Lesson 4.3: Reflect on Your Work and the Unit
Students reflect on what they learned in this first unit as well as goals for future writing. They also update their profiles (from Step 1) in the online classroom to include additional information about themselves as writers.
Lesson 4.4: Respond and Celebrate
Students read each other’s snapshots and comment on them using guidelines established in class. The class celebrates its hard work and prepares to move forward to the rest of the Writing Matters genre studies over the rest of the year.
References
Anderson, Carl. How’s it Going? Portsmouth: Heinemann, 2000.
Angelillo, Janet. Making Revision Matter. New York: Scholastic, 2005.
Atwell, Nancie. In the Middle: New Understanding About Writing, Reading, and Learning. Portsmouth, N.H.: Boynton/Cook Publishers, 1998.

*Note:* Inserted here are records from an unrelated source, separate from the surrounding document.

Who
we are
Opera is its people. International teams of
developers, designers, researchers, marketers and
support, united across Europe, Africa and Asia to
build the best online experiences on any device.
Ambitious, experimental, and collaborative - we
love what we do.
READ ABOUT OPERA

Buckner, Aimee. Notebook Know-How. Portland, Maine: Stenhouse Publishers, 2005.
Calkins, Lucy. The Art of Teaching Writing. Portsmouth, N.H.: Heinemann, 1994.
Ellis, Linda and Marsh, Jamie. Getting Started: The Reading- Writing Workshop, Grades 4–8. Portsmouth: Heinemann, 2007.

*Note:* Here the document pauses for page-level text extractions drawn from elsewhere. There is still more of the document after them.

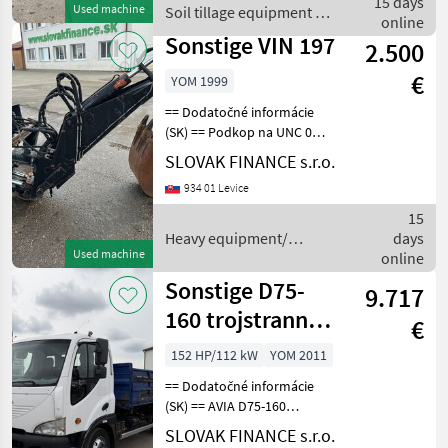
15 days
Used machine
Soil tillage equipment /
pracovná hĺbka do 18cm,
online
Sonstige
váha:
Sonstige VIN 197
2.500
€
YOM 1999
== Dodatočné informácie
(SK) == Podkop na UNC 060
r.v. 1999, lyžica 30, váha 680
SLOVAK FINANCE s.r.o.
kg, CENA: 2.500, -EUR + DPH
934 01 Levice
Heavy equipment/
construction machines
15
Constructi
Heavy equipment/
days
Used machine
construction machines /
online
Sonstige
Sonstige D75-
9.717
160 trojstranný
€
vyklápač
152 HP/112 kW
YOM 2011
manual E5 VIN
== Dodatočné informácie
794
(SK) == AVIA D75-160
trojstranný vyklápač r.v.
SLOVAK FINANCE s.r.o.
01/2011, 775 672 km, EURO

Fletcher, Ralph and Portalupi, Joan. Writing Workshop: The Essential Guide. Portsmouth: Heinemann, 2001.
Heard, Georgia. The Revision Toolbox. Portsmouth, N.H.: Heinemann, 2002.
Lattimer, Heather. Thinking Through Genre. Portland, Maine: Stenhouse Publishers, 2003.
Tompkins, Gail E. Teaching Writing: Balancing Process and Product. Fifth Edition. Upper Saddle River: Pearson, 2008.
Standards
The lessons in this project support the New York State Learning Standards for writing.
ELA 1.1c:
Students use the process of pre-writing, drafting, revising and proofreading (the "writing process") to produce well-constructed informational texts.
ELA 2.2:
Speaking and writing for literary expression involves producing imaginative texts that use language and text structures that are inventive and often multilayered.
Students
- explain the meaning of literary works with some attention to meanings beyond the literal level
- write stories, poems, literary essays and plays that observe the conventions of the genre and contain interesting and effective language and voice
- use Standard English effectively.
This is evident, for example, when students
- write stories or poems for their peers or younger children.
ELA 3.1:
Students evaluate their own and other’s work based on a variety of criteria (logic, clarity, comprehensiveness, conciseness, originality, conventionality), and recognize the varying effectiveness of different approaches. They analyze, interpret and evaluate information, ideas, organization and language from academic and nonacademic texts, such as textbooks, public documents, book and movie reviews and editorials.
ELA 4.1:
Students express ideas and concerns clearly and respectfully in conversations and group discussions.
ELA 4.3:
Students share the process of writing with peers and adults.
ELA 4.4:
Students use the conventions of electronic mail.